Hedge fund billionaire Steven A. Cohen calls this the "man plus machine" approach.

Here's the danger.

First, putting all trading in quantitative terms makes the process seem deceptively accurate. Complexity doesn't equal accuracy. On the contrary, quant-driven strategies can create a false sense of security about the market's stability. The more money is invested in algorithmic models, the more likely it is some algorithms will be similar to one another. And that's a formula for "flash crash" style market disruptions. Quant-driven "portfolio insurance" exacerbated the market crash in October 1987. Long Term Capital Management's quant models brought global financial markets to the brink of collapse in 1998. In the Flash Crash on May 6, 2010, quant traders caused the Dow Jones to plunge 998.5 points within 36 minutes.

Second, late entrants to quant investing are likely to be disappointed. It takes more than a handful of PhDs to compete against long-time money machines like Jim Simons' Renaissance Technologies.
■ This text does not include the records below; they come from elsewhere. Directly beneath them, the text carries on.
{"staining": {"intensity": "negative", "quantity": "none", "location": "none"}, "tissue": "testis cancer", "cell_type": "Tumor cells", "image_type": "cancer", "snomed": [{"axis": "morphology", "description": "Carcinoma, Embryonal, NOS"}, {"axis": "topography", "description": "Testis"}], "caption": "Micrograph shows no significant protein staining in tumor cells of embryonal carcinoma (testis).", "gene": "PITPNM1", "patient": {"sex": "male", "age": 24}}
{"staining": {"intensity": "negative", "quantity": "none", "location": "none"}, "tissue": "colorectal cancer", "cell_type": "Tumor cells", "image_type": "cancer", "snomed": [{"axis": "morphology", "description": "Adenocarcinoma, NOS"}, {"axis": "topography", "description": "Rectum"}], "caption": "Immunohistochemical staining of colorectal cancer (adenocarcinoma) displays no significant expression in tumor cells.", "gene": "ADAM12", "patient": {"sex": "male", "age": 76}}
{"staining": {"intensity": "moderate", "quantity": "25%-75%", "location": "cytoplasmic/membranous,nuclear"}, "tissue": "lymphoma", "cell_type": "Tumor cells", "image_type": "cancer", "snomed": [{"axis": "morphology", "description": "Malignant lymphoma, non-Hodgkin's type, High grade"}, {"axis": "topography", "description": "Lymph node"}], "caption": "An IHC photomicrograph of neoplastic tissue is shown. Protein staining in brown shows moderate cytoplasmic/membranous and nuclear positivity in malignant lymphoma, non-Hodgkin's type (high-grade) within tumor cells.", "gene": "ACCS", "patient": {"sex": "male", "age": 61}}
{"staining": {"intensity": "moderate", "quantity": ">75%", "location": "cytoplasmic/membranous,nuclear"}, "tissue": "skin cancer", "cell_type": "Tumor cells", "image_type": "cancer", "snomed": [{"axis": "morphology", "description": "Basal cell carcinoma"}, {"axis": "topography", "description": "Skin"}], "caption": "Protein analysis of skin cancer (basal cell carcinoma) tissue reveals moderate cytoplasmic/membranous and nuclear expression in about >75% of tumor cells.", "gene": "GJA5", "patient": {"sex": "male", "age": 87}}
Third, quant investing is becoming just a bit too fashionable - always the sign of a market top. The newer quant-focused firms are even reluctant to call themselves "hedge funds," aligning themselves instead with cutting-edge tech companies in Silicon Valley. One firm - Empiric - calls itself a "technology company operating in financial markets."

The Lessons of Garry Kasparov and 'Deep Blue'

Garry Kasparov has long conceded that computers can outplay human players in a complex game like chess. The question is whether computers can do the same in financial markets. For all its complexity, chess has a limited set of rules that a powerful computer can "solve." In contrast, financial markets are infinitely more complex. Thus, the analogy between financial markets and chess is incomplete.

So Tudor Jones is correct that "no machine is better than a man with a machine." According to this belief, computers are tools to improve human judgment.

My suspicion is that the real advantage of quant-driven strategies is that they protect you from your own emotions.

And that may be the greatest edge of all.